There were many factors that could have hindered the efficacy of this school-based program. The final 2 years of the study occurred during the COVID-19 pandemic. Undoubtedly, the global lockdown compromised the delivery of the intervention and introduced many measured and unmeasured challenges to students, teachers, and the study team. The intervention for the long-term arm was adapted for remote implementation but faced important limitations on the delivery of the physical activity modules. In addition, technological issues were documented with the gamification platform created for the study, along with teachers’ negative attitude to-ward digital technologies.
Despite the nonsignificant changes reported, this study introduced important insights that can inform future implementation efforts. The authors used a positive youth development approach to encourage adolescents to draw upon their developmental assets when choosing healthy behaviors. Positive youth development fosters adolescents’ competence, confidence, character, connection, and caring for others and can be maximized by inviting adolescents to cocreate behavioral interventions with scientists. A successful example of this is the truth Campaign, which engages adolescents to create antitobacco messages that highlight their role in resisting the deceptive advertising of tobacco companies.5
Implementation research frameworks highlight the need to engage key stakeholders not only on the evaluation, but rather, from the beginning when designing an intervention, setting goals, and determining the modes of administration. Better understanding the motivations, needs, and implementation barriers that teachers and adolescents face could yield better long-term outcomes in future studies. While the authors drew upon the social ecologic model to influence the food and built environment of adolescents through parents and school administrators, successful interventions will likely need to reach beyond these immediate environments. Policies that support equitable access to higher education, quality housing, and employment, and that use incentives to regulate the production and purchase of unhealthy food and tobacco products, are needed to make “the healthy choice the easy choice.”6
An inevitable conclusion is that comprehensive school-based interventions may be insufficient when seeking to improve the CVH of youth. We must acknowledge that interventions need to target multiple levels of the socioecologic system, where people learn, live, work, and play. The increasingly early onset of major CVD risk factors, including obesity, hypertension, diabetes, and high blood cholesterol levels, urgently requires effective, sustainable, and multilevel interventions that support the maintenance and improvements of CVH from adolescence into adulthood.
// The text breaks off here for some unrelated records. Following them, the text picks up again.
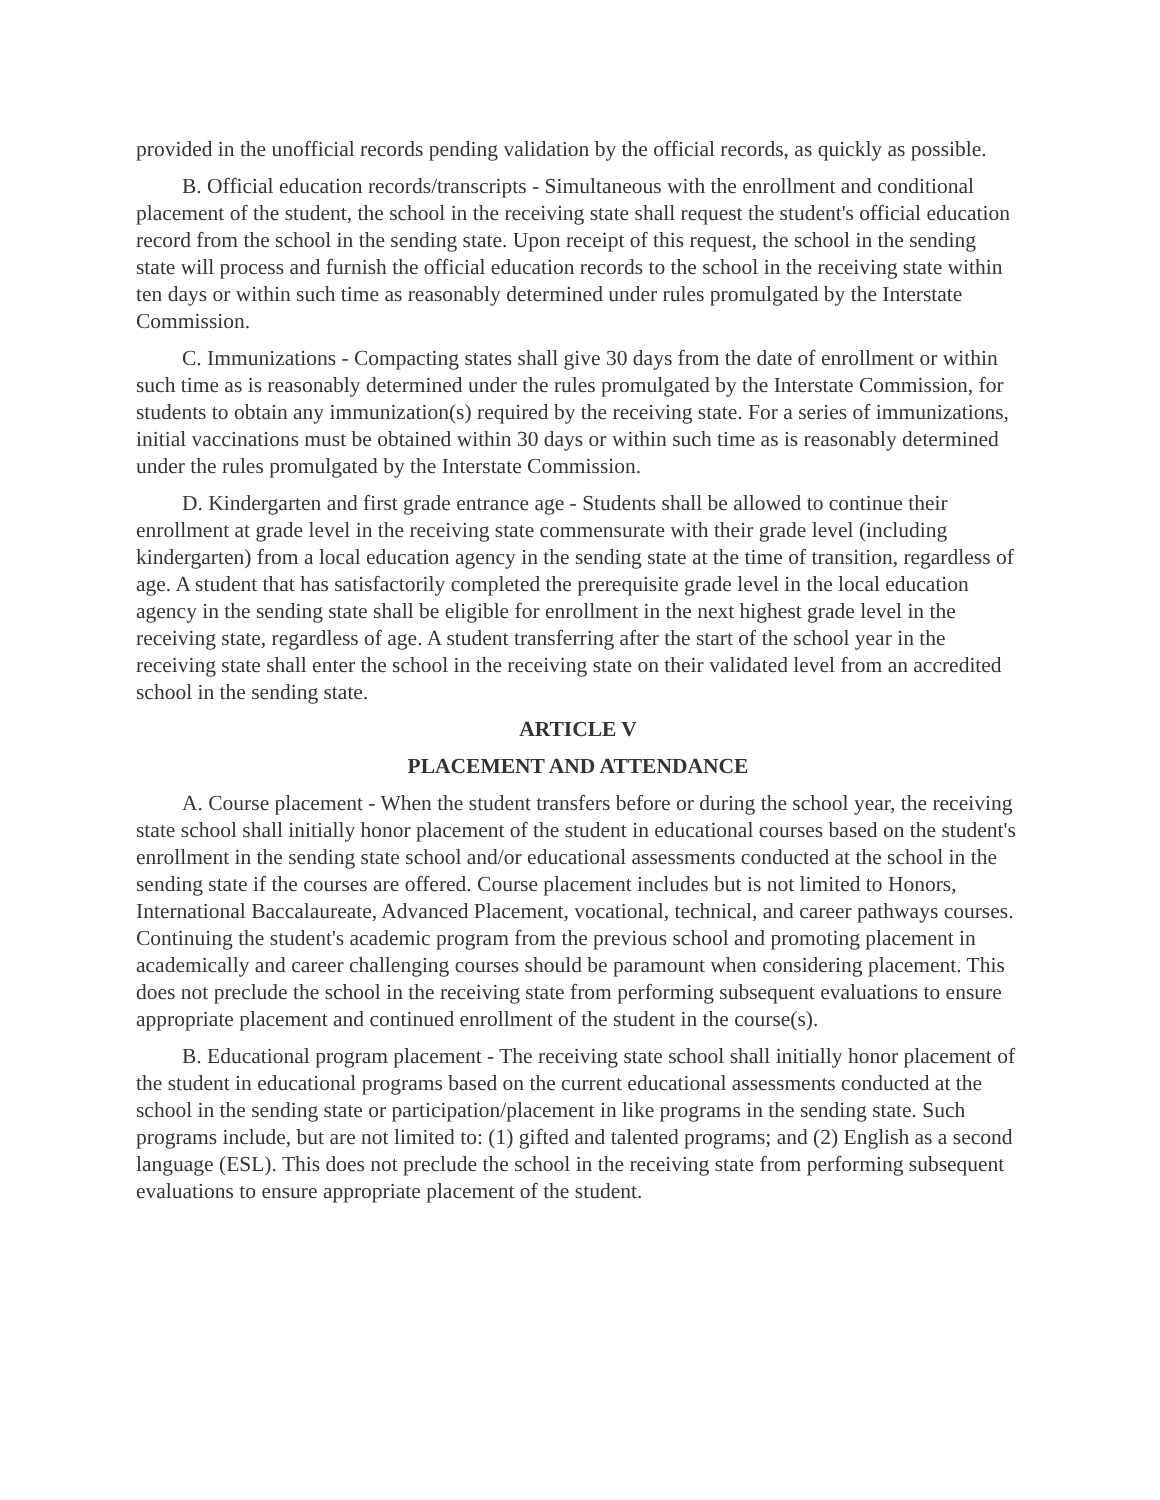provided in the unofficial records pending validation by the official records, as quickly as possible.
B. Official education records/transcripts - Simultaneous with the enrollment and conditional placement of the student, the school in the receiving state shall request the student's official education record from the school in the sending state. Upon receipt of this request, the school in the sending state will process and furnish the official education records to the school in the receiving state within ten days or within such time as reasonably determined under rules promulgated by the Interstate Commission.
C. Immunizations - Compacting states shall give 30 days from the date of enrollment or within such time as is reasonably determined under the rules promulgated by the Interstate Commission, for students to obtain any immunization(s) required by the receiving state. For a series of immunizations, initial vaccinations must be obtained within 30 days or within such time as is reasonably determined under the rules promulgated by the Interstate Commission.
D. Kindergarten and first grade entrance age - Students shall be allowed to continue their enrollment at grade level in the receiving state commensurate with their grade level (including kindergarten) from a local education agency in the sending state at the time of transition, regardless of age. A student that has satisfactorily completed the prerequisite grade level in the local education agency in the sending state shall be eligible for enrollment in the next highest grade level in the receiving state, regardless of age. A student transferring after the start of the school year in the receiving state shall enter the school in the receiving state on their validated level from an accredited school in the sending state.
ARTICLE V
PLACEMENT AND ATTENDANCE
A. Course placement - When the student transfers before or during the school year, the receiving state school shall initially honor placement of the student in educational courses based on the student's enrollment in the sending state school and/or educational assessments conducted at the school in the sending state if the courses are offered. Course placement includes but is not limited to Honors, International Baccalaureate, Advanced Placement, vocational, technical, and career pathways courses. Continuing the student's academic program from the previous school and promoting placement in academically and career challenging courses should be paramount when considering placement. This does not preclude the school in the receiving state from performing subsequent evaluations to ensure appropriate placement and continued enrollment of the student in the course(s).
B. Educational program placement - The receiving state school shall initially honor placement of the student in educational programs based on the current educational assessments conducted at the school in the sending state or participation/placement in like programs in the sending state. Such programs include, but are not limited to: (1) gifted and talented programs; and (2) English as a second language (ESL). This does not preclude the school in the receiving state from performing subsequent evaluations to ensure appropriate placement of the student.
Continued research, evaluation, and learning from both successes and failures will contribute to the development of more effective interventions that can positively impact youth’s CVH. While the lack of improvement in total CVH in the Si! Program is disappointing, it is important to remember that even small changes in CVH or a slowing of CVH decline with age can translate into fewer CVD events later in life.7 It is critical that we persist in the quest to improve the cardiovascular health of children and adolescents. The health of this and future generations to come depends on it.
Conflict of Interest Disclosures:
Dr Gooding reported receiving grants from the National Heart, Lung, and Blood Institute outside the submitted work. Dr Aguayo reported receiving grants from the American Heart Association and the National Institute of Environmental Health Sciences during the conduct of the study. No other disclosures were reported.